Sorting and loading results are written to disk to save memory.

This tool is capable of building an archive from allCountries.txt, a 1.5GB archive (as of 2022) with all geonames data. On my laptop this took 38 minutes and used several gigabytes of RAM. cities500.txt takes 10 seconds.

usage

usage: sparse-geonames-ingest COMMAND {OPTIONS}

sparse-geonames-ingest ingest {-i INFILE} -o OUTDIR

  Load, sort, and build in one command.

sparse-geonames-ingest load {-i INFILE} -o OUTDIR

  Read geonames newline-delimited text file from INFILE or "-" (stdin),
  writing output to OUTDIR.

sparse-geonames-ingest sort -o OUTDIR

  Sort loaded data from OUTDIR, writing results to OUTDIR.

sparse-geonames-ingest build -o OUTDIR (--size=SIZE)

  Build sorted data from OUTDIR, writing results to OUTDIR.
  Each file in the output is at most SIZE bytes.

api

var sgingest = require('sparse-geonames-ingest')

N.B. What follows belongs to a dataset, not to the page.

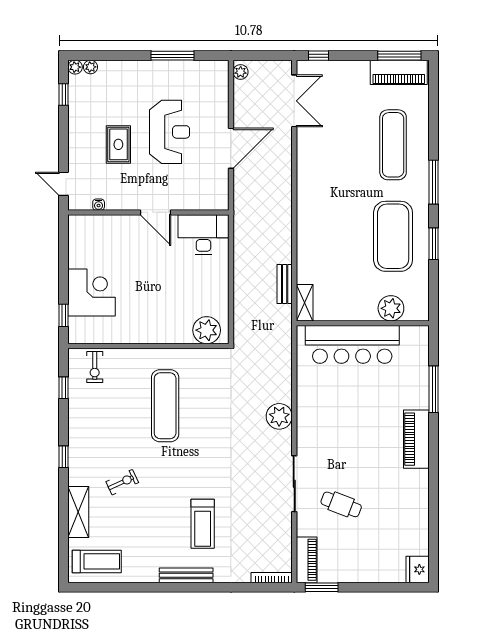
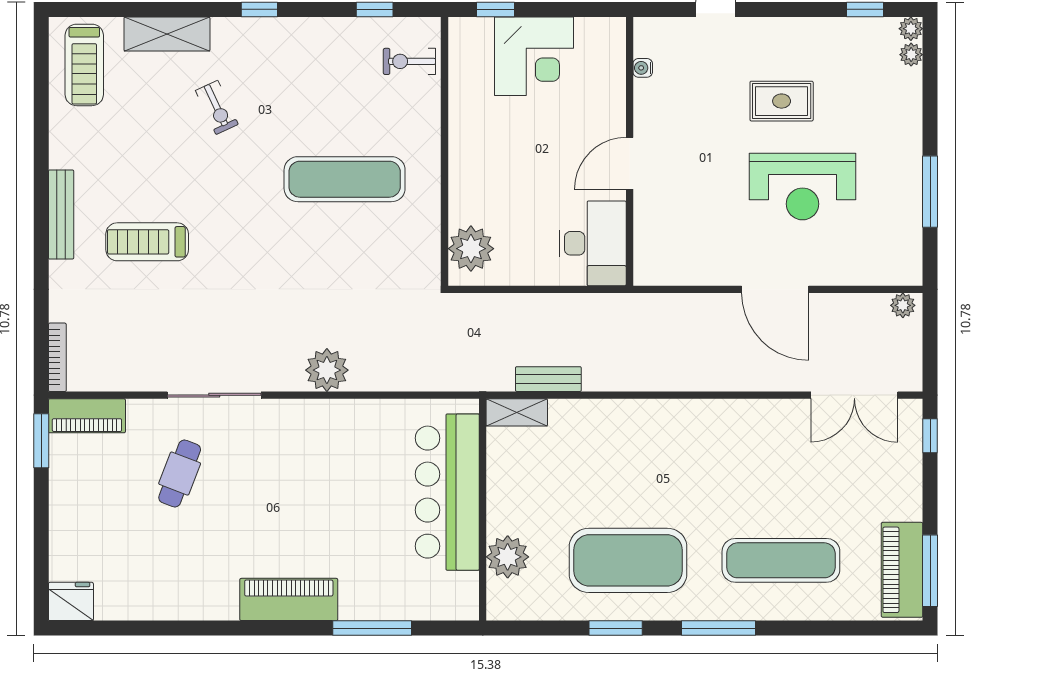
water cooler: (99, 205) -> (643, 68), moved
wall: (148, 212) -> (630, 151), moved
door: (156, 212) -> (630, 163), moved
desk: (203, 235) -> (593, 243), moved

var ingest = sgingest(opts)

  • opts.outdir - directory to use for output and temporary storage
  • opts.recordsLimit - number of records to buffer before flushing to disk
  • opts.lookupLimit - number of lookups to buffer before flushing to disk
  • opts.limit - number of records and lookups to buffer before flushing to disk

ingest.write(line, cb)

Process one line of input from a geonames text file, calling cb(err) when complete.

ingest.flush(cb)

Flush buffered records in memory to disk, calling cb(err) when complete.

ingest.sort(cb)

Sort

ingest.build(opts={}, cb)

install

npm install sparse-geonames-ingest

license

bsd